• **SUPPLIED ENTRIES**:
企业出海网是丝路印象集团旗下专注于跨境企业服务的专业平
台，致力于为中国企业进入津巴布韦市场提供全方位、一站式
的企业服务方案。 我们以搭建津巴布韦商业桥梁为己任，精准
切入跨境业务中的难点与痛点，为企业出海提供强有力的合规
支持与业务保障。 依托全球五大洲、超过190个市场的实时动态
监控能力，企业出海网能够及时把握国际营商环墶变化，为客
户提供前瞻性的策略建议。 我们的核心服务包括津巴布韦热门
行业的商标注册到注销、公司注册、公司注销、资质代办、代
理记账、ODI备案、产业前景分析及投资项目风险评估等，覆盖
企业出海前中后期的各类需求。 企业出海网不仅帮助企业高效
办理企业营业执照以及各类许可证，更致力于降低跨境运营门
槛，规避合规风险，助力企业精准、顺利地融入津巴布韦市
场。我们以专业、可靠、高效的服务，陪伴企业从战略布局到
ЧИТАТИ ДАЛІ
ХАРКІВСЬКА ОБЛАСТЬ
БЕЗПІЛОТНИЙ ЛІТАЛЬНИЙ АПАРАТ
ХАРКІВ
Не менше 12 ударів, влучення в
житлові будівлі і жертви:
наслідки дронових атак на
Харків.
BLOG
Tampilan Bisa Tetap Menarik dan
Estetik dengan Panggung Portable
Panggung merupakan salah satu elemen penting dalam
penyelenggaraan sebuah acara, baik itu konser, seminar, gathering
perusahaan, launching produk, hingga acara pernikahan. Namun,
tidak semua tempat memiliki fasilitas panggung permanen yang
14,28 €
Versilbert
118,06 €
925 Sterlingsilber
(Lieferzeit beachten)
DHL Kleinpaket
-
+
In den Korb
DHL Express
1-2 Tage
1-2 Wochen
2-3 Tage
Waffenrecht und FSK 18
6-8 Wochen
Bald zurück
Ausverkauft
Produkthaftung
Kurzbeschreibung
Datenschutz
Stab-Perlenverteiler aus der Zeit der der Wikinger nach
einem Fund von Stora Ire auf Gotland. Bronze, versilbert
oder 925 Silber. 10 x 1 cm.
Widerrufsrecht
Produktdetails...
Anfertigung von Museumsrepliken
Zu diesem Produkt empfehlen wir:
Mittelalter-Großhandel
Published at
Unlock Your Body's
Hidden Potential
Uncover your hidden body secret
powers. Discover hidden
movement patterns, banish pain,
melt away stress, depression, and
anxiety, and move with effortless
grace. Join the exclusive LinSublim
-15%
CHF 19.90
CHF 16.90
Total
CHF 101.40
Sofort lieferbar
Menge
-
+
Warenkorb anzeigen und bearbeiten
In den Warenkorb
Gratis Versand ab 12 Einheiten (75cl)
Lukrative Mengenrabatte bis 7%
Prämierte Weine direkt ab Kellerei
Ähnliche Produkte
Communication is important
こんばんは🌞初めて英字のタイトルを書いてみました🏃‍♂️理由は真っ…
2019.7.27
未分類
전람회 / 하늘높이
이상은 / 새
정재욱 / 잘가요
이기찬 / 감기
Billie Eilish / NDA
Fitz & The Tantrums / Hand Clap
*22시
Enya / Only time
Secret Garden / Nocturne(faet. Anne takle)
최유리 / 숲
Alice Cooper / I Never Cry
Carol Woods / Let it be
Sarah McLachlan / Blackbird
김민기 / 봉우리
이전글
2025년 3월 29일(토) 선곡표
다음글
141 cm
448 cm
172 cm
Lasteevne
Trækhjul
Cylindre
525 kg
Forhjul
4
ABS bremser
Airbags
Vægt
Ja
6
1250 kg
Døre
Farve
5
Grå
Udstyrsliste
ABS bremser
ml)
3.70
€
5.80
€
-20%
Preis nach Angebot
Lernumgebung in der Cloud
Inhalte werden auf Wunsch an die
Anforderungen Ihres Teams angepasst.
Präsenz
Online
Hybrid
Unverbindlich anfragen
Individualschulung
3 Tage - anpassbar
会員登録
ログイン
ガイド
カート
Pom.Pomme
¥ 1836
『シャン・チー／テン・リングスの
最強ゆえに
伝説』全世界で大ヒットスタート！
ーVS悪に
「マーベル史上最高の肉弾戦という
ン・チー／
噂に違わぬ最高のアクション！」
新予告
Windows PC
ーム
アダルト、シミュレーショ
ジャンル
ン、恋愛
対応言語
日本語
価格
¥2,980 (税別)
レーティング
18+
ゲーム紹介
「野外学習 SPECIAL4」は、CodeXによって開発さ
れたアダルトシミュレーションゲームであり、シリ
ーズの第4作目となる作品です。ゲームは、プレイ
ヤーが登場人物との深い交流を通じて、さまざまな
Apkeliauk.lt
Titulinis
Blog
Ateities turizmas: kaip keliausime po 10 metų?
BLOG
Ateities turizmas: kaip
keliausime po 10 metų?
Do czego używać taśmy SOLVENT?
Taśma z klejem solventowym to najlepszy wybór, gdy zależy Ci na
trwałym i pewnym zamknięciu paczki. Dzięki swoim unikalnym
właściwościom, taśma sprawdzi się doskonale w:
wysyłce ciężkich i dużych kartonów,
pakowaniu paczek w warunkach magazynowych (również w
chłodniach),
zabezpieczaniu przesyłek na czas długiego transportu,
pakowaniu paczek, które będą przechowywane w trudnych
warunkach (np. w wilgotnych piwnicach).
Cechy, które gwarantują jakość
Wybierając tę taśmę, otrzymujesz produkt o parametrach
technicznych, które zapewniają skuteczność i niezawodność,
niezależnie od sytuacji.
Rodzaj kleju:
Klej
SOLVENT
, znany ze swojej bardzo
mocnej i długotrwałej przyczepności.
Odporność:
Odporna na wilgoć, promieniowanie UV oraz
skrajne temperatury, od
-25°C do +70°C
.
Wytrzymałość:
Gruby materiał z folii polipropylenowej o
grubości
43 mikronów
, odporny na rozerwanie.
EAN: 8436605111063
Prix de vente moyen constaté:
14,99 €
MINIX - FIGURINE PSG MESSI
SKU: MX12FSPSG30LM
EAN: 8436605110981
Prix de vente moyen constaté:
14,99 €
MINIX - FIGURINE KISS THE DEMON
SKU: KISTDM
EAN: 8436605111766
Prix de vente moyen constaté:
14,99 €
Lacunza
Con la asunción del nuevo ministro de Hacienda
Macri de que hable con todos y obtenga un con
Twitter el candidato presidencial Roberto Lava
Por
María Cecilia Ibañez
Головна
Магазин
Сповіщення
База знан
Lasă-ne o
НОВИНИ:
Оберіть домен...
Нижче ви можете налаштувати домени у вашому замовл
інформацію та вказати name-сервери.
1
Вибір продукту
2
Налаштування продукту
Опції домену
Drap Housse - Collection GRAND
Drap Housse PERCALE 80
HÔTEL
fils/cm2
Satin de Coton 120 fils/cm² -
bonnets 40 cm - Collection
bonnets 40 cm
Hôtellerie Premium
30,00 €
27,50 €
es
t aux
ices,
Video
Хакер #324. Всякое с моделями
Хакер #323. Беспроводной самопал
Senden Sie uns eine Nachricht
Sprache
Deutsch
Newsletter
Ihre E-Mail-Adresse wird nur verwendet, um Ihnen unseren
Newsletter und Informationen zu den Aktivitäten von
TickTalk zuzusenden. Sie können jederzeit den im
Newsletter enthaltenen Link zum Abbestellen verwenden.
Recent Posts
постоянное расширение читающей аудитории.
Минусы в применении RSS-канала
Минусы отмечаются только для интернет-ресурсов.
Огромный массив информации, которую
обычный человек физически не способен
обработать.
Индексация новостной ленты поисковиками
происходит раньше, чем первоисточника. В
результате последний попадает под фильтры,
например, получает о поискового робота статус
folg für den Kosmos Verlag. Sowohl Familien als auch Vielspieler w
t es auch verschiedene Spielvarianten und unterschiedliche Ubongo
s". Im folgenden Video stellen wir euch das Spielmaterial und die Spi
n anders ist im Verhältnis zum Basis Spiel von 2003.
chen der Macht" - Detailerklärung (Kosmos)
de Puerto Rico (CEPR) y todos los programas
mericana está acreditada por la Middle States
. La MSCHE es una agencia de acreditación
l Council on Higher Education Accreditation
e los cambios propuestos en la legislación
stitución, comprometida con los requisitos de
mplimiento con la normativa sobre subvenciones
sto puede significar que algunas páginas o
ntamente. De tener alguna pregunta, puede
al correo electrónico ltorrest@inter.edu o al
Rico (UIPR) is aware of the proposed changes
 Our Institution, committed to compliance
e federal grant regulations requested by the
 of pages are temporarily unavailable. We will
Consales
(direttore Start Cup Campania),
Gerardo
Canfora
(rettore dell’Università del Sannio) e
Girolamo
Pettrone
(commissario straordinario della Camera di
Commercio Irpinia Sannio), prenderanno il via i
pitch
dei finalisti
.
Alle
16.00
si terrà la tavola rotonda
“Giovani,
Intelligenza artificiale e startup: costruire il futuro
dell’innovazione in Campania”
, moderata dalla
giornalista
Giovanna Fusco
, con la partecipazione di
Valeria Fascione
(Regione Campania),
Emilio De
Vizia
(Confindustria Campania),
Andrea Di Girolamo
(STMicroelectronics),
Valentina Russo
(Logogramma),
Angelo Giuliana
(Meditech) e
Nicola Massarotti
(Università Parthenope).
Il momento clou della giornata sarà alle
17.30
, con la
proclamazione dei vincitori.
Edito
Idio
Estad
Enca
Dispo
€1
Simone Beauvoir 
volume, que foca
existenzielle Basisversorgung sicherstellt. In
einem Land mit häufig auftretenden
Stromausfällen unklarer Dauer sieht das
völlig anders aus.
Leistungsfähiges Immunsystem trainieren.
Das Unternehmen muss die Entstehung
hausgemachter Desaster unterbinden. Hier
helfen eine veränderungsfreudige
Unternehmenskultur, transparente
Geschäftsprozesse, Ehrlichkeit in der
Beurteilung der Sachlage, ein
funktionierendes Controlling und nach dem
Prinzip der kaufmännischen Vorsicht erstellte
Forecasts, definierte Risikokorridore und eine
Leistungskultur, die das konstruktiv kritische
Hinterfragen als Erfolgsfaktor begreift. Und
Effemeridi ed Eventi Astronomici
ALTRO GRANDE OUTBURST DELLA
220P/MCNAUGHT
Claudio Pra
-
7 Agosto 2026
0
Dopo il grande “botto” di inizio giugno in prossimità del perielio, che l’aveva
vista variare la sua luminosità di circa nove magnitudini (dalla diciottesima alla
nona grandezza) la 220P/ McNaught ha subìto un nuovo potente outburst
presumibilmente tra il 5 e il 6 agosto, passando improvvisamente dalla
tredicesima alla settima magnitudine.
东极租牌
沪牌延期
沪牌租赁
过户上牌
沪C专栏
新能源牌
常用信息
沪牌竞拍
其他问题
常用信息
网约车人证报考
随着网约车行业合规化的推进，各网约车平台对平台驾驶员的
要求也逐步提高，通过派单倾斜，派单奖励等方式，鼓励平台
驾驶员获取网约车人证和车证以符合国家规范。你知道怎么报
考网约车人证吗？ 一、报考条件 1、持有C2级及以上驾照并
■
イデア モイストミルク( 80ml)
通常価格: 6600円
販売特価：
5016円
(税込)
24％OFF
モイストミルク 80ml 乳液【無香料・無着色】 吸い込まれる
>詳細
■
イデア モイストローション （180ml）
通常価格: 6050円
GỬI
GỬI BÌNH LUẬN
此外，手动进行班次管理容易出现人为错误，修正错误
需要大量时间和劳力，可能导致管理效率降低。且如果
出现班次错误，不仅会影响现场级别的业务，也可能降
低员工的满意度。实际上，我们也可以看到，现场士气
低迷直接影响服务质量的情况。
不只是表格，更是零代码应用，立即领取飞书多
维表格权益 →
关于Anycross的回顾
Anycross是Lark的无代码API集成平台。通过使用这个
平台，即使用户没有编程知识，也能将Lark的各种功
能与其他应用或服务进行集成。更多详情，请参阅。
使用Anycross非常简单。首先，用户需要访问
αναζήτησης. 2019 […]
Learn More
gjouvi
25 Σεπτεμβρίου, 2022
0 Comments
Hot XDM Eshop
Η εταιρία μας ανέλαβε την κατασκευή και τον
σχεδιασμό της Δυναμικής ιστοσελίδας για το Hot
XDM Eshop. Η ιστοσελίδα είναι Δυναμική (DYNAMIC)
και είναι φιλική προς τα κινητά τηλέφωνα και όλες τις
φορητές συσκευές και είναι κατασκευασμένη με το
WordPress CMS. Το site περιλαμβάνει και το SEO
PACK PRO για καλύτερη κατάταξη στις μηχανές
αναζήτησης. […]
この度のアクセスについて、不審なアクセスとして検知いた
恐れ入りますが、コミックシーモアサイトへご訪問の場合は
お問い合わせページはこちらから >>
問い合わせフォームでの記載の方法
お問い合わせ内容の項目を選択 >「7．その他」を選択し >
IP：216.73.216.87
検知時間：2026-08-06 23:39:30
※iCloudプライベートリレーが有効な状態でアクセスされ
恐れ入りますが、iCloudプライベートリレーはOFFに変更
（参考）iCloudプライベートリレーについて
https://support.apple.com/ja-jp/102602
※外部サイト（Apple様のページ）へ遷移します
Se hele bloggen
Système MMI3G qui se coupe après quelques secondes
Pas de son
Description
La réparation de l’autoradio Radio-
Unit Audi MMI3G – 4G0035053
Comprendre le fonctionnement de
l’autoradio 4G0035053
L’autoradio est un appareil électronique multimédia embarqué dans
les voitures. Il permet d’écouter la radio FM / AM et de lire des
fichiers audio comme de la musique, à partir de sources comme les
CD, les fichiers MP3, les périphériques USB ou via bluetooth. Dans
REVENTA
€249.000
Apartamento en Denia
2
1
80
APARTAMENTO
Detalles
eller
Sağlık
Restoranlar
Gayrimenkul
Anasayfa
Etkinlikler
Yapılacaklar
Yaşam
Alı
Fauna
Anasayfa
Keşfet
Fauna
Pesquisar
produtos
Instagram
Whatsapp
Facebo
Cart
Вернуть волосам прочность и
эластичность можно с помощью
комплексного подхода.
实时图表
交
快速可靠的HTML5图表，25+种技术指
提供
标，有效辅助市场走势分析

• **WORK INSTRUCTIONS**: Everything above from the line with "Satin de Coton" to the line with "sto puede significar que algunas páginas o", both included, must be repeated exactly, and nothing outside that range.

• **EXERCISE SOLUTION**:
Satin de Coton 120 fils/cm² -
bonnets 40 cm - Collection
bonnets 40 cm
Hôtellerie Premium
30,00 €
27,50 €
es
t aux
ices,
Video
Хакер #324. Всякое с моделями
Хакер #323. Беспроводной самопал
Senden Sie uns eine Nachricht
Sprache
Deutsch
Newsletter
Ihre E-Mail-Adresse wird nur verwendet, um Ihnen unseren
Newsletter und Informationen zu den Aktivitäten von
TickTalk zuzusenden. Sie können jederzeit den im
Newsletter enthaltenen Link zum Abbestellen verwenden.
Recent Posts
постоянное расширение читающей аудитории.
Минусы в применении RSS-канала
Минусы отмечаются только для интернет-ресурсов.
Огромный массив информации, которую
обычный человек физически не способен
обработать.
Индексация новостной ленты поисковиками
происходит раньше, чем первоисточника. В
результате последний попадает под фильтры,
например, получает о поискового робота статус
folg für den Kosmos Verlag. Sowohl Familien als auch Vielspieler w
t es auch verschiedene Spielvarianten und unterschiedliche Ubongo
s". Im folgenden Video stellen wir euch das Spielmaterial und die Spi
n anders ist im Verhältnis zum Basis Spiel von 2003.
chen der Macht" - Detailerklärung (Kosmos)
de Puerto Rico (CEPR) y todos los programas
mericana está acreditada por la Middle States
. La MSCHE es una agencia de acreditación
l Council on Higher Education Accreditation
e los cambios propuestos en la legislación
stitución, comprometida con los requisitos de
mplimiento con la normativa sobre subvenciones
sto puede significar que algunas páginas o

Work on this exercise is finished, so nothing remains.